More than a decade ago, Navy leaders decided to abandon historic standards for ship-manning levels and for shipboard maintenance, supposedly to make the Navy more “business-like” and “efficient” and to make more money available to buy a new generation of ships and weapons.
But the result instead was a sharp drop in the material readiness of the surface ships and a continued decline in fleet size, which forced the leadership to work the remaining operational ships and their smaller crews harder, thus aggravating the problems.
With congressional committees, Navy inspectors and a high-level outside panel issuing increasingly shrill alarms, the leadership finally is acting to correct those mistakes.
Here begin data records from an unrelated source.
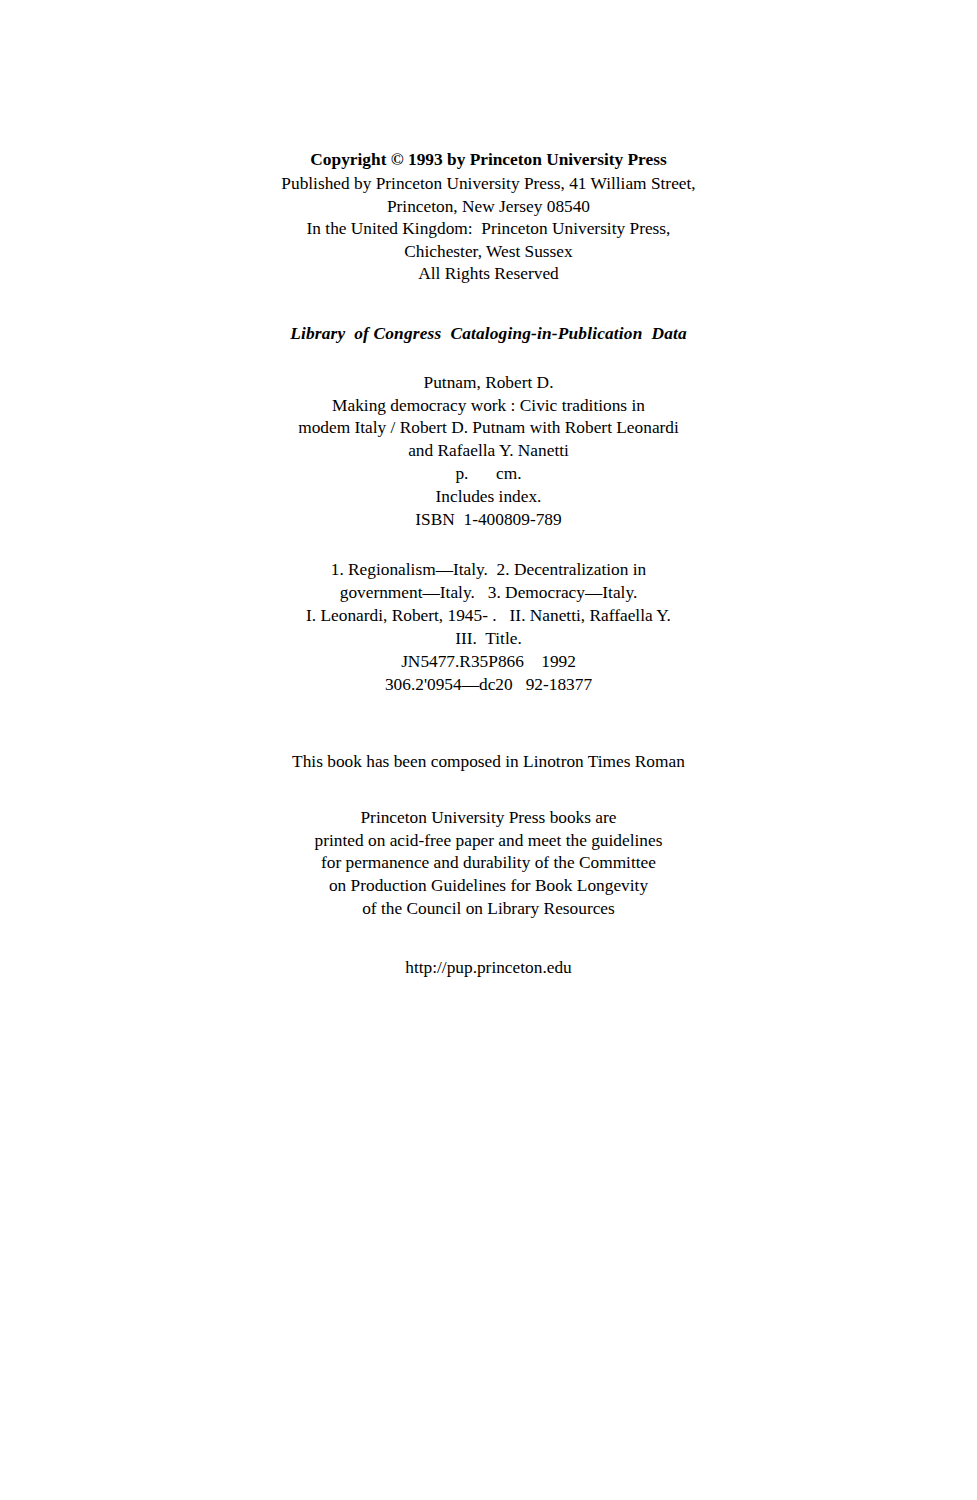Copyright © 1993 by Princeton University Press
Published by Princeton University Press, 41 William Street,
Princeton, New Jersey 08540
In the United Kingdom: Princeton University Press,
Chichester, West Sussex
All Rights Reserved
Library of Congress Cataloging-in-Publication Data
Putnam, Robert D.
Making democracy work : Civic traditions in
modem Italy / Robert D. Putnam with Robert Leonardi
and Rafaella Y. Nanetti
p. cm.
Includes index.
ISBN 1-400809-789
1. Regionalism—Italy. 2. Decentralization in
government—Italy. 3. Democracy—Italy.
I. Leonardi, Robert, 1945- . II. Nanetti, Raffaella Y.
III. Title.
JN5477.R35P866 1992
306.2'0954—dc20 92-18377
This book has been composed in Linotron Times Roman
Princeton University Press books are
printed on acid-free paper and meet the guidelines
for permanence and durability of the Committee
on Production Guidelines for Book Longevity
of the Council on Library Resources
http://pup.princeton.edu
A sailor removes deteriorated paint and rust with a disc sander on a weather deck aboard the aircraft carrier USS Ronald Reagan on Sept. 6, 2012. U.S. Navy Photo
This week, as he prepares to retire and turn over Fleet Forces Command on Friday, Adm. John C. Harvey has fired off a lengthy message to the surface warfare community and its supporting organizations warning that “the cumulative impact of individual decisions made over long periods of time had put the future readiness of our surface force at risk.”
And he charged those who will remain on watch to adhere to the old proven standards and procedures to restore the surface fleet to its historic state of combat readiness.
It was a strong message from Harvey, who had remained surprisingly quiet about the growing readiness crisis earlier in his tour at FFC.